Contact Information
(541) 346-5529
Undergraduate degrees: B.A., B.S.
Undergraduate minor
The Women’s and Gender Studies program grants students a deeper understanding of the decisive role that gender plays in human societies. The program offers students an interdisciplinary curriculum that explores the diverse experiences of women in both national and international contexts.
The program also examines the meaning of gender as a socially constructed category that shapes personal identities, beliefs, opportunities, and behaviors. The wide range of classes explores the intersections of gender, race, class, and sexuality; the institutional structures that affect women’s and men’s lives; and the broad range of feminist theory that seeks to explain and influence women’s status in society.
“What students in this program find,” says program director Ellen Scott of the sociology department, “… is often small classes where they are really working hard to think about the social world in which we live and how gender structures the social, political, and economic worlds. It opens a whole new lens on the world, not just their personal lives but on the world around them.”
Among the areas of emphasis in the women’s and gender studies program are gender and sexuality,
third-world feminism, cultural
representation and literature, women and labor, feminist theory, critical race feminism, immigration and citizenship, and social activism.
Associate Professor Elizabeth Reis says that the WGS program’s strength is due to “the three core WGS faculty members have different backgrounds.
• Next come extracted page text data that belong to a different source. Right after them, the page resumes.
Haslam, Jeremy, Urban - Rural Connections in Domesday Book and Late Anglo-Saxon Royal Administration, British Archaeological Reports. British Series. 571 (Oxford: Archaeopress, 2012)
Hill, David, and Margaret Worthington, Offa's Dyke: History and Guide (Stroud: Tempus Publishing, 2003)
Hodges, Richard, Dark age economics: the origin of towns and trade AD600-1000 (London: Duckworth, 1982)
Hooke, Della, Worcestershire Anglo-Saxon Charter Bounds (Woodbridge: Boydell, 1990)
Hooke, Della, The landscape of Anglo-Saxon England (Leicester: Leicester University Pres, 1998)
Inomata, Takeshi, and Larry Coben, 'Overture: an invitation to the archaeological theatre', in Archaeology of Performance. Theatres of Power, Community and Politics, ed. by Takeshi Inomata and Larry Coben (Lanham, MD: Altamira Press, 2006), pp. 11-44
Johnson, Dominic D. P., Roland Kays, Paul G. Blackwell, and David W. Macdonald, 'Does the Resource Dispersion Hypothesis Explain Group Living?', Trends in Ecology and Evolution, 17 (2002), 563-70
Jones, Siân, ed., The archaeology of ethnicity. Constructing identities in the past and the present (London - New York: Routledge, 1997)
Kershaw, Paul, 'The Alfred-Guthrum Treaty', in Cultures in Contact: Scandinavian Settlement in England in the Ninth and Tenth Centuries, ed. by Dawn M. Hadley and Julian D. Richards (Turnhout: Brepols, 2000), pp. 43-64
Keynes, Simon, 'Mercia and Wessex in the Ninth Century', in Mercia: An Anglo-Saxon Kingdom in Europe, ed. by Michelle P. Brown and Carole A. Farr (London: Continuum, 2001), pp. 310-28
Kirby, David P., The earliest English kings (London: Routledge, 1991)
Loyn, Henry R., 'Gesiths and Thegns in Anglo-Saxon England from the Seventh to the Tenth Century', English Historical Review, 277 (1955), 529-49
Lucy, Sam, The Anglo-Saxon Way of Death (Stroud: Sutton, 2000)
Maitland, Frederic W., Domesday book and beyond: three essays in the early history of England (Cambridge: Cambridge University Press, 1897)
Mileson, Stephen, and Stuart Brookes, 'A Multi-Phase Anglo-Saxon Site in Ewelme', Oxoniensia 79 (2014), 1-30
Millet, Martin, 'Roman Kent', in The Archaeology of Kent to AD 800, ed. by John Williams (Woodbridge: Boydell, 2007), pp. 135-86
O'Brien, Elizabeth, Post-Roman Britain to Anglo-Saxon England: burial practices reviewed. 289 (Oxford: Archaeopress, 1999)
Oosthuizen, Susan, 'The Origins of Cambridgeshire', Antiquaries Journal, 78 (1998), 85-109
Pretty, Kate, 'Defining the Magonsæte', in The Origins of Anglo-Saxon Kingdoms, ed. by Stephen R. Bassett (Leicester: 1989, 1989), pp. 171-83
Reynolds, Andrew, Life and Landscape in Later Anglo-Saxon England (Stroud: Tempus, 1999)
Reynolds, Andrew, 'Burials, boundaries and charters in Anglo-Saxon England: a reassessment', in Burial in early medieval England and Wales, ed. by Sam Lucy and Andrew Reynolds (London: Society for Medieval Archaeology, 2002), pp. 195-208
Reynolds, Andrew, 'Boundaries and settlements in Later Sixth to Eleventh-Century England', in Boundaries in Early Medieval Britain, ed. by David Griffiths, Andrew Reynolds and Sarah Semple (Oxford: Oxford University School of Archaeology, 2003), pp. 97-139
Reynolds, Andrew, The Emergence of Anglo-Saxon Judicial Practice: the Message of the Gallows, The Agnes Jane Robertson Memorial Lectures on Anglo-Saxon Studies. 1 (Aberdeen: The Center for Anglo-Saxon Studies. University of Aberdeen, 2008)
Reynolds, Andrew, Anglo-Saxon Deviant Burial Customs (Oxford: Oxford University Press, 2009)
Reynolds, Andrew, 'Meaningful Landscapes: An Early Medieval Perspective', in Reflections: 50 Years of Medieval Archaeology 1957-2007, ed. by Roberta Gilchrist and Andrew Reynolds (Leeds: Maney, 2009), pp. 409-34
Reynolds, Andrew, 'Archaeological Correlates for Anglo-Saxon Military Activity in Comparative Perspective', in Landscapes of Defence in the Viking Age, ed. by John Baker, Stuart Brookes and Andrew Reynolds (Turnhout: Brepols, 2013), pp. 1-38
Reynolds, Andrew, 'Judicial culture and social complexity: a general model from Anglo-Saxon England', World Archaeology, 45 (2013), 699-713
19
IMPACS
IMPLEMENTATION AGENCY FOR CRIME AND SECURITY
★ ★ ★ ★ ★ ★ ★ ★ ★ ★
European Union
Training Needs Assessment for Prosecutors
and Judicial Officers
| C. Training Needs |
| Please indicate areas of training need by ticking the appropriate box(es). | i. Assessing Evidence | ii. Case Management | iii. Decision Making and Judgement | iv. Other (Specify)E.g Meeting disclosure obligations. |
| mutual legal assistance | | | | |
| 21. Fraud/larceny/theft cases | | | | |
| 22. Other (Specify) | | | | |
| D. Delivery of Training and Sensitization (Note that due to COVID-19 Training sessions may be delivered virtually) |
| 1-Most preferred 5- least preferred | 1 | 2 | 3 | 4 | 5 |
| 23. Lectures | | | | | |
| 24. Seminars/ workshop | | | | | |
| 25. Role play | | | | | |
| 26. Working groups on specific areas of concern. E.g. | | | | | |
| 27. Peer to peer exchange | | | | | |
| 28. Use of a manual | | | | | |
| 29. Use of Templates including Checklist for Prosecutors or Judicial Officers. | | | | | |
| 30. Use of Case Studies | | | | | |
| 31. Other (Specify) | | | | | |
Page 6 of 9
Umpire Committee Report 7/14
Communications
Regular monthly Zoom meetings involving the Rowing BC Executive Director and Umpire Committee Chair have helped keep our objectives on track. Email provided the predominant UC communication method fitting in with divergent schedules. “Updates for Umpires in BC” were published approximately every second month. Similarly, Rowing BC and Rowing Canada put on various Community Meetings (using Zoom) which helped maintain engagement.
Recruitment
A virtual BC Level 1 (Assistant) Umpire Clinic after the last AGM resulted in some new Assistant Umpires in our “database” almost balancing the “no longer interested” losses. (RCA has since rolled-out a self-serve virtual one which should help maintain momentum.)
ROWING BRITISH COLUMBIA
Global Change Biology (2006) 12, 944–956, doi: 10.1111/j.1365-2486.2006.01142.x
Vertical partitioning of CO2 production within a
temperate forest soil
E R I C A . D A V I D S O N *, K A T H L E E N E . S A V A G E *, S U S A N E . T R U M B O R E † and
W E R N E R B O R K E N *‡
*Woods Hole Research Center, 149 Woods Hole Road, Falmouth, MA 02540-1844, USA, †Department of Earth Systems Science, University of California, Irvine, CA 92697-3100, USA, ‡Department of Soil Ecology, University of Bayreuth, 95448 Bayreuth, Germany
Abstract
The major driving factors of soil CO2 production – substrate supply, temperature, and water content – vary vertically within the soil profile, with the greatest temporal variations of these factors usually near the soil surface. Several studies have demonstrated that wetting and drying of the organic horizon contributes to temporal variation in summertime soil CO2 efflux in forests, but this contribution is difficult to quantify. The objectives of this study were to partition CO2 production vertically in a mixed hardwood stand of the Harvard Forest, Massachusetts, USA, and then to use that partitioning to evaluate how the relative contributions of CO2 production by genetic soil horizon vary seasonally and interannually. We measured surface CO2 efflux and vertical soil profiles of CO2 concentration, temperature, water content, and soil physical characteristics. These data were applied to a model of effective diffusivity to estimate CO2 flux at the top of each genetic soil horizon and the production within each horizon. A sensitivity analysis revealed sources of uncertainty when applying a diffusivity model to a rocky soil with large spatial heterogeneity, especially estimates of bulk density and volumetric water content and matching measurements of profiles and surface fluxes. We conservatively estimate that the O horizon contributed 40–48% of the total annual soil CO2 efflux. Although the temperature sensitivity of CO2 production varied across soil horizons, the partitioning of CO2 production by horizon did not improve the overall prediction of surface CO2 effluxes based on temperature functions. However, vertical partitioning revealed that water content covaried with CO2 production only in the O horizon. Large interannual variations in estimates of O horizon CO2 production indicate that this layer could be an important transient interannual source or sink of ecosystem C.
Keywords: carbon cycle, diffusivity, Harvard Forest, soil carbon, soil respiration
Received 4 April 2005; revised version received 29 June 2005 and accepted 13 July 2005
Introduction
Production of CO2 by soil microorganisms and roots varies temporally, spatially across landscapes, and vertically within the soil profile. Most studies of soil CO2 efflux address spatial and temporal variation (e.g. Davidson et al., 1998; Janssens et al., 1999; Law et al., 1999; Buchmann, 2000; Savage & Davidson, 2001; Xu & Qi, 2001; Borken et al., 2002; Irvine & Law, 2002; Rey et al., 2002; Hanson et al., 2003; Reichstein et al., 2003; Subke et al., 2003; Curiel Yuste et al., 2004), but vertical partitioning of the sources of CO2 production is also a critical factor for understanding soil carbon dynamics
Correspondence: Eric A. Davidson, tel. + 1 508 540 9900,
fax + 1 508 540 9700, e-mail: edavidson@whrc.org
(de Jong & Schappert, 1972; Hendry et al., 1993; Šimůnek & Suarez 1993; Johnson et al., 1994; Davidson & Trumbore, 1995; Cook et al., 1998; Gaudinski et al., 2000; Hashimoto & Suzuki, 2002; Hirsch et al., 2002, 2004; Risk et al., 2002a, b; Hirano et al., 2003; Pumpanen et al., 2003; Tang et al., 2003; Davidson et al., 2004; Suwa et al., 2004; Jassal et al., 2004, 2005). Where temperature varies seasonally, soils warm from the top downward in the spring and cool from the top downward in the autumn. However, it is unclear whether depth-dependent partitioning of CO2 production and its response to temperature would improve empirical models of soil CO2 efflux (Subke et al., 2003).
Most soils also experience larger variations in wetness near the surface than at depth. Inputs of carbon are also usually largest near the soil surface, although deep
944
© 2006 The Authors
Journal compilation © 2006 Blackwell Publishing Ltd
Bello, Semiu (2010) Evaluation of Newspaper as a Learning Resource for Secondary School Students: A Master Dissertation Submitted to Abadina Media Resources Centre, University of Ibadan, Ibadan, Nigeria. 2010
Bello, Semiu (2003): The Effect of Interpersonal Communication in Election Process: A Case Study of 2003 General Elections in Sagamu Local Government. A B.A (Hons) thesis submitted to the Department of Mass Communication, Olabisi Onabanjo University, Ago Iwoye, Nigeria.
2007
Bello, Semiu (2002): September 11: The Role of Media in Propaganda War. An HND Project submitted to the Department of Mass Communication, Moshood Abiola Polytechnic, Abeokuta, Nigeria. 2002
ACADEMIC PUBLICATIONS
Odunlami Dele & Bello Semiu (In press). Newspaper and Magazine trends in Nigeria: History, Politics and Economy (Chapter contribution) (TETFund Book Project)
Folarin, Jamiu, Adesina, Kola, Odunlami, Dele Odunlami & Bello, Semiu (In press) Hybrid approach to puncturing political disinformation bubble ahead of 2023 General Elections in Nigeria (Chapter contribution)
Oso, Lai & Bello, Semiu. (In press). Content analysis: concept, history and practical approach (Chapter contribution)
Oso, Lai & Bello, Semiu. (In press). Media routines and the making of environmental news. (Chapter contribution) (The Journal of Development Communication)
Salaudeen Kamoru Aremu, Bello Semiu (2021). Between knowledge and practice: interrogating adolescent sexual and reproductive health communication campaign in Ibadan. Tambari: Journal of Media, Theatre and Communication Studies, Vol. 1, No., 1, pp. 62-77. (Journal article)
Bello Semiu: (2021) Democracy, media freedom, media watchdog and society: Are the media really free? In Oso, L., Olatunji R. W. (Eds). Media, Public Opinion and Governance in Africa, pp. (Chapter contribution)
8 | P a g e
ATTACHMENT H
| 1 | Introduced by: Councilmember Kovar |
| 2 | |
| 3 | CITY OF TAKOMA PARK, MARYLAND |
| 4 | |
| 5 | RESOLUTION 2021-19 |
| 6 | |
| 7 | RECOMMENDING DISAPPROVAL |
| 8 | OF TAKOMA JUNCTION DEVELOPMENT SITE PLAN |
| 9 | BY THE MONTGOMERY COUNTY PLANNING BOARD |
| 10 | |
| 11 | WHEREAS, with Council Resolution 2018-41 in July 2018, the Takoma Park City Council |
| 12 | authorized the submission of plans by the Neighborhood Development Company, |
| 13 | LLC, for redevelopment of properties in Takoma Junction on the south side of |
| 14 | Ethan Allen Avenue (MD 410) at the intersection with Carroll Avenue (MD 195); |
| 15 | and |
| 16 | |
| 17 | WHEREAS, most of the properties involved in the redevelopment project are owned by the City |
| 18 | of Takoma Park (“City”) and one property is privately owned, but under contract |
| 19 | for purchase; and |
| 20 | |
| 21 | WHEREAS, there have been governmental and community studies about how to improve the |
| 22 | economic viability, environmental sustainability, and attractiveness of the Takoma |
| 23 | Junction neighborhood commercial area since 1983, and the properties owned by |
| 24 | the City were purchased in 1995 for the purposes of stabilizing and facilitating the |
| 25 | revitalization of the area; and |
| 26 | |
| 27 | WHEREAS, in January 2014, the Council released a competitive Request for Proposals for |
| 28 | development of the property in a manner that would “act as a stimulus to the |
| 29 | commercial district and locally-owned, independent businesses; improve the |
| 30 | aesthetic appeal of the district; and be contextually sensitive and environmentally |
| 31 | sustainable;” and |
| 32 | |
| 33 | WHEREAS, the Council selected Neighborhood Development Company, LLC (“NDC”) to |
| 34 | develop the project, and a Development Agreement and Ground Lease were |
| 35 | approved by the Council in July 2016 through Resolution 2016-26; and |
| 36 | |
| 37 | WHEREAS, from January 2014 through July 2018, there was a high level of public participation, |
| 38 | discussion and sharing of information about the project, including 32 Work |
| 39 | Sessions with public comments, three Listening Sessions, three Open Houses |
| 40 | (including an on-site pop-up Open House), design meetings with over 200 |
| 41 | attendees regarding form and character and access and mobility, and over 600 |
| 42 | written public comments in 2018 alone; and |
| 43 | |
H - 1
I’m a historian, Lynn Fujiwara is a sociologist, and Judith Raiskin’s background is in English literature. We rotate teaching many of the core classes, but bring our own strengths to whatever course we are teaching.”
Adding to the interdisciplinary nature of the program is Assistant Professor Ernesto Martinez, who joined the faculty in fall 2006 with a research background in race and sexuality. In addition, more than seventy UO faculty members are affiliated with the program. “It is one of the broadest and most flexible programs on campus,” says Scott.
“Sometimes I think students stumble into the women’s and gender studies major,” says Scott, “… but what they find is what keeps them there.”